#### [WHAT TO DO]
Only the lines holding "DANIAU" are wanted. Copy every one from the records below.
LISTED ENTRIES section start
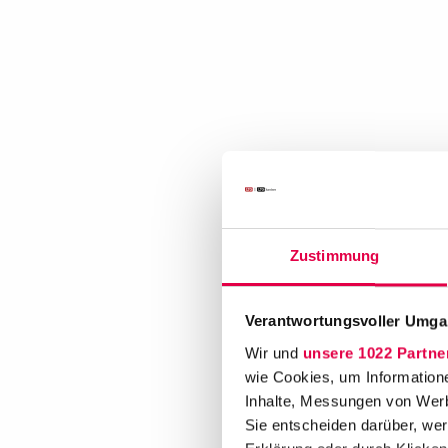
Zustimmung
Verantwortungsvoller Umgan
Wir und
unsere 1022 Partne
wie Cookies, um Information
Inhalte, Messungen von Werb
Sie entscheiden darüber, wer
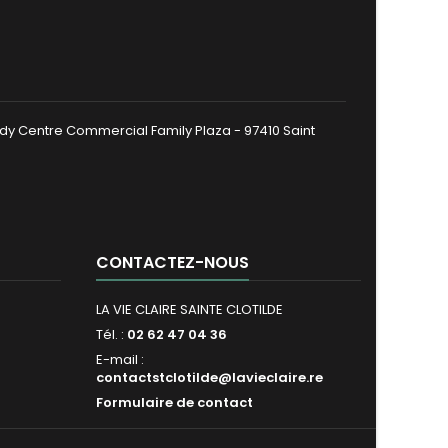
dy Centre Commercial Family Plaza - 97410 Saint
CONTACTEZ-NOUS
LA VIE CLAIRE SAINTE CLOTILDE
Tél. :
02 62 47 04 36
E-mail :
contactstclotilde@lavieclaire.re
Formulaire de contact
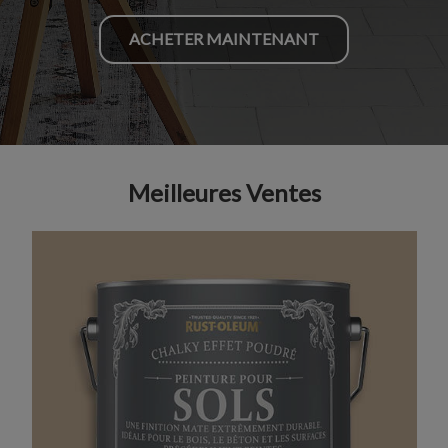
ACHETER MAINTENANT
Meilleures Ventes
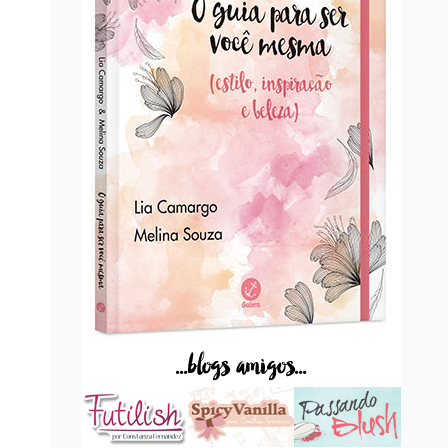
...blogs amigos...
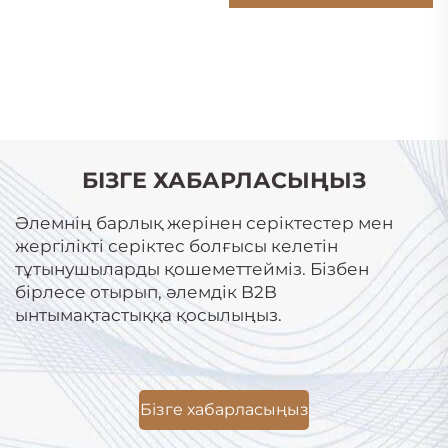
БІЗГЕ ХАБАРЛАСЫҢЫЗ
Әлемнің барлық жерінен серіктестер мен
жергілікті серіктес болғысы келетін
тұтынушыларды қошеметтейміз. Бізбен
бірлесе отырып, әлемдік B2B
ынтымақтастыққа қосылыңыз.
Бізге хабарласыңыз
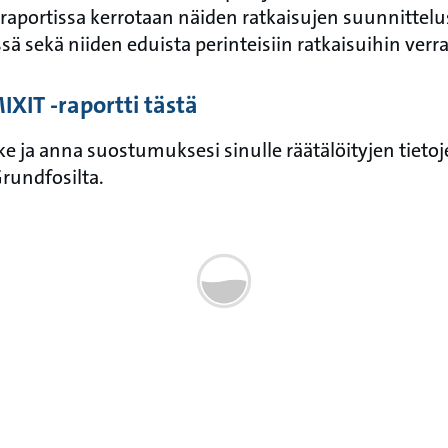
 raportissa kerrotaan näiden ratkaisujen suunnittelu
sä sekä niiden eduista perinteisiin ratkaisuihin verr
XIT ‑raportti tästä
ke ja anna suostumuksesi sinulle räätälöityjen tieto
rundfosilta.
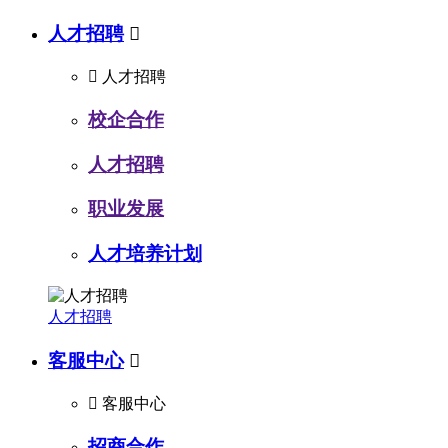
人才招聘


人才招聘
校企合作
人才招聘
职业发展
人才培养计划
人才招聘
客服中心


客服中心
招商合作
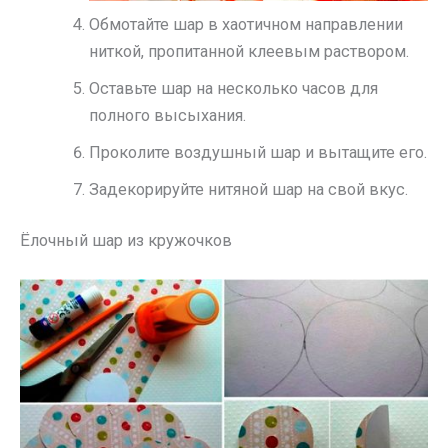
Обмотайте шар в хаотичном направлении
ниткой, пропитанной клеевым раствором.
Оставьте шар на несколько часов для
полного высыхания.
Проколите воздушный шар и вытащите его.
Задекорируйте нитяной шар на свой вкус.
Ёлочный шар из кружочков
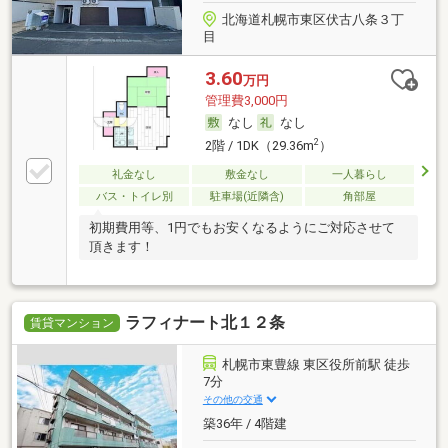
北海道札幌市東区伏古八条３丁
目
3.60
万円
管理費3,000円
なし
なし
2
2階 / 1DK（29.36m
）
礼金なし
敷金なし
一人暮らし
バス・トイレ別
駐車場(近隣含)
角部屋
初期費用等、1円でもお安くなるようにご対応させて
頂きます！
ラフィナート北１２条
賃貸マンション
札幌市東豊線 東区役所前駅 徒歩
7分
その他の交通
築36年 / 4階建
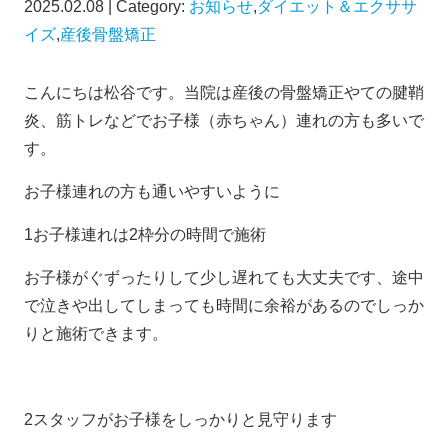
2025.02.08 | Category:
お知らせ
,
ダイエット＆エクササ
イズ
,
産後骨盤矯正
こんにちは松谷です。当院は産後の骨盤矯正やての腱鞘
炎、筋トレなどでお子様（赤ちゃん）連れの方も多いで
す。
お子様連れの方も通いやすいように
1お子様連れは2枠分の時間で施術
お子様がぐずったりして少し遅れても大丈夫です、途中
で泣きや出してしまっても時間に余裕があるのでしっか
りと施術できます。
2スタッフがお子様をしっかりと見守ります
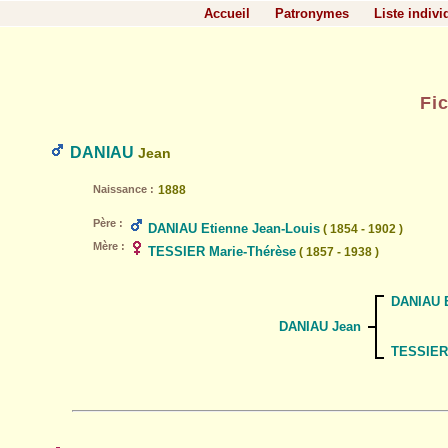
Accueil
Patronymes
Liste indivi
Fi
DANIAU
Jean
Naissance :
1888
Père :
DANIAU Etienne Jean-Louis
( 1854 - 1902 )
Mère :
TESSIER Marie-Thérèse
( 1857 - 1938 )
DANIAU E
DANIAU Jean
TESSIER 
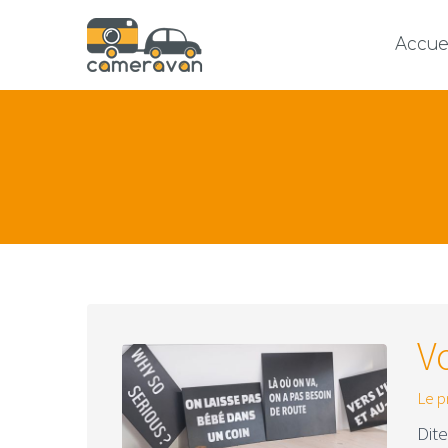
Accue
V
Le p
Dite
LISTED ENTRIES section end
#### [SOLUTION FOR THIS EXERCISE]
DANIAU
DANIAU Etienne Jean-Louis
DANIAU E
DANIAU Jean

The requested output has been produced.